Ces attitudes ont conduit Bologne à la politique. En visite à Londres, il a rencontré des abolitionnistes comme William Wilberforce. Il a fait un travail similaire en France. Le chaos révolutionnaire qui a submergé la France après 1789 a également fourni de nouvelles opportunités. Malgré son attachement personnel à la reine, Bologne rejoignit la Garde nationale révolutionnaire en 1789. L'année suivante, il fut nommé colonel de la «Légion de Saint-George», le premier régiment entièrement noir à se battre en Europe. Il y avait beaucoup à faire: la France révolutionnaire était en guerre avec tous ses voisins. Bologne s'est bien battue, protégeant Lille d'une attaque autrichienne. Il a également empêché la ville de tomber sur l’ennemi après la défection d’un autre officier..
En d'autres termes: Bologne a non seulement été un pionnier de la musique noire en Europe, mais également une vie politique noire. Mais comme dans le domaine culturel, les préjugés limitaient ses options. À la suite de pressions exercées par d'autres soldats, son régiment entièrement noir a été démantelé. Des changements politiques plus larges n’ont guère aidé. À mesure que la révolution se poursuivait, elle devenait de plus en plus paranoïaque et autoritaire. Au milieu de 1793, des Jacobins radicaux dirigés par Maximillian Robespierre avaient pris le pouvoir en France. Le simple soupçon de sympathies contre-révolutionnaires pourrait signifier la mort. Bologne lui-même a été emprisonné pendant presque un an. De l’autre côté de l’Atlantique, une rébellion d’esclaves dans la colonie française de Saint-Domingue (Haïti moderne) s’est transformée en une guerre raciale féroce. La France a aboli l'esclavage en 1794, mais la violence à Saint-Domingue a rendu même les libéraux blancs nerveux. La position anti-esclavagiste de Bologne a été marginalisée.
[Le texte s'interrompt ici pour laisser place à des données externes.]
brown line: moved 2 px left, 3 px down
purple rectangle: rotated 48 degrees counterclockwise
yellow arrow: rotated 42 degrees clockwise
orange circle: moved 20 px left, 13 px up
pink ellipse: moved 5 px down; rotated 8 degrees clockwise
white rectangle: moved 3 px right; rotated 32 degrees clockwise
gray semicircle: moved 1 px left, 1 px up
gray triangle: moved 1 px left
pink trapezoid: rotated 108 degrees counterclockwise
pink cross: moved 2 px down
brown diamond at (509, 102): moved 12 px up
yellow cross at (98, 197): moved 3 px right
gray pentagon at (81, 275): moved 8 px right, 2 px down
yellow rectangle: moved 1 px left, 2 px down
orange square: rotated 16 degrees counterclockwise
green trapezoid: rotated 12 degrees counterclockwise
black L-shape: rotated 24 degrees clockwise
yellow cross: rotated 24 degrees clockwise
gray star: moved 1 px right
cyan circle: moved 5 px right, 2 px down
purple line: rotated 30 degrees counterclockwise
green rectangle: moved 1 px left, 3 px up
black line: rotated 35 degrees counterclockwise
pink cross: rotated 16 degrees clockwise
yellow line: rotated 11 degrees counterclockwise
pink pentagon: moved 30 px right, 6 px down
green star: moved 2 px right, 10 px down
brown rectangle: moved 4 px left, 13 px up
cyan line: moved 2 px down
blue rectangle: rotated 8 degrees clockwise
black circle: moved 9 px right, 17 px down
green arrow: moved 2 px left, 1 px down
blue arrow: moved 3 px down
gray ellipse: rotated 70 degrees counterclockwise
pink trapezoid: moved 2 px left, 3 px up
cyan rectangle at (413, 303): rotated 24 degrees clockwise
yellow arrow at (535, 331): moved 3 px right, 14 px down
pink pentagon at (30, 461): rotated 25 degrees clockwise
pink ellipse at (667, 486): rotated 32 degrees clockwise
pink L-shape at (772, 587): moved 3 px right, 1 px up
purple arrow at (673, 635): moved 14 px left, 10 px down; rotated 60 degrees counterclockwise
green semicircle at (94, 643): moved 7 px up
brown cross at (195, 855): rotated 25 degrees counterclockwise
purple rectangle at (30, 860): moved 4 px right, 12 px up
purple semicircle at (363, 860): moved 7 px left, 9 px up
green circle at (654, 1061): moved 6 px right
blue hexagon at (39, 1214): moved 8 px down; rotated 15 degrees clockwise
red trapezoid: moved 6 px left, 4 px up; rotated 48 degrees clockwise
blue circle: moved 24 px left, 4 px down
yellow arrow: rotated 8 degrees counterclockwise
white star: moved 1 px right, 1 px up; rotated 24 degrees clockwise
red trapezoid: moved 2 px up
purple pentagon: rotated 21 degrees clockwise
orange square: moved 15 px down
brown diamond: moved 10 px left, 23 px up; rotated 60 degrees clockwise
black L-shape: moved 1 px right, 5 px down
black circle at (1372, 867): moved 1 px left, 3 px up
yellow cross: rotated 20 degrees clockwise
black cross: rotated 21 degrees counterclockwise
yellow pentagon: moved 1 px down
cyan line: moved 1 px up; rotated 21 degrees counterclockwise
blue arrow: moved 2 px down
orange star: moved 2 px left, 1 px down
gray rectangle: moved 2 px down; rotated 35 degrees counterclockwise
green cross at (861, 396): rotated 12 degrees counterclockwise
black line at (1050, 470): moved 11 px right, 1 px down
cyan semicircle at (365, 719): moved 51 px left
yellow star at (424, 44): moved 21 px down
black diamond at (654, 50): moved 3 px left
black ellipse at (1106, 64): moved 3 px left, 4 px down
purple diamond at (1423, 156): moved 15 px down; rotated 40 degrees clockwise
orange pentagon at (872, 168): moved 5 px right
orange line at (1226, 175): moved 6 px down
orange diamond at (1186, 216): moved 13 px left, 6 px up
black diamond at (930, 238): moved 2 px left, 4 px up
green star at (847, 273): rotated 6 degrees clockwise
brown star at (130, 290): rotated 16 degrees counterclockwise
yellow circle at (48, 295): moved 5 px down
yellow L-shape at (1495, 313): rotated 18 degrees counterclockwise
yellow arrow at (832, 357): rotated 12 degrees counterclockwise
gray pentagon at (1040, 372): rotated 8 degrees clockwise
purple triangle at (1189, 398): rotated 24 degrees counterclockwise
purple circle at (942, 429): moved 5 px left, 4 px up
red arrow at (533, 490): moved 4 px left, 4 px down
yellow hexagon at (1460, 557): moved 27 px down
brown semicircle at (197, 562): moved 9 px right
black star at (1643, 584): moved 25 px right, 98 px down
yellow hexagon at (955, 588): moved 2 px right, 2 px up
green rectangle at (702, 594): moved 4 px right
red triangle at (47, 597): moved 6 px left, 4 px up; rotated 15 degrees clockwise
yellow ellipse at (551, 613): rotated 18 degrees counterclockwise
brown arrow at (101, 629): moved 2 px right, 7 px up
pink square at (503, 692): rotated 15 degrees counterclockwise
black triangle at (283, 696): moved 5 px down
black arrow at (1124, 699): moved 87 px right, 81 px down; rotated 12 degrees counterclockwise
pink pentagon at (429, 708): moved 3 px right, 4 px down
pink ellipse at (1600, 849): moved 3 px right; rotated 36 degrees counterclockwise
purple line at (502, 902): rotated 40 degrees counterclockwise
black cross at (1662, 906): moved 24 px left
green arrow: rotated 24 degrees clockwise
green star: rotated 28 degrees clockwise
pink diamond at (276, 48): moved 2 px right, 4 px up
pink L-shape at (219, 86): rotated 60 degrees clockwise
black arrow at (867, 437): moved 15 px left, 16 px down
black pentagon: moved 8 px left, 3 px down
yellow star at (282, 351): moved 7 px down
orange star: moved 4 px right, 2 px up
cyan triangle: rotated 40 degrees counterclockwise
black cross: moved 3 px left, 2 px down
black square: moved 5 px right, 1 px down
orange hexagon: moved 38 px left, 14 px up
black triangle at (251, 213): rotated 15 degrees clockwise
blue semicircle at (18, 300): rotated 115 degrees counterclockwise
En effet, à la mort de Bologne en 1799, les journaux ont soigneusement ignoré sa politique radicale. Ils se sont plutôt concentrés sur son héritage musical. Mais même cela a été oublié au 19ème siècle. Les compositeurs romantiques comme Beethoven et Schubert étaient plus populaires. Le racisme a sans aucun doute également joué un rôle. Comme l'écrivait Claude Ribbe, un éminent historien de Bologne: «Les textes d'histoire parlent peu de [Bologne] ou du million d'esclaves déportés dans les Antilles françaises», mais «Voltaire est honoré en tant qu'humaniste le plus brillant et Napoléon l'homme d'État le plus glorieux. "
Cette attitude est en train de changer. «Il existe aujourd'hui en France des musiciens classiques et des fans qui considèrent la musique de [Bologne] comme comparable à celle de Mozart», explique William Zick. Plusieurs enregistrements de sa musique sont maintenant disponibles et il joue souvent en concert. Un documentaire de 1997 sur sa vie vient d'être réédité pour DVD. Une rue de Paris porte même maintenant le nom de Bologne. À propos de temps: Joseph Bologne mérite d'être rappelé, et pas seulement comme un «Mozart noir».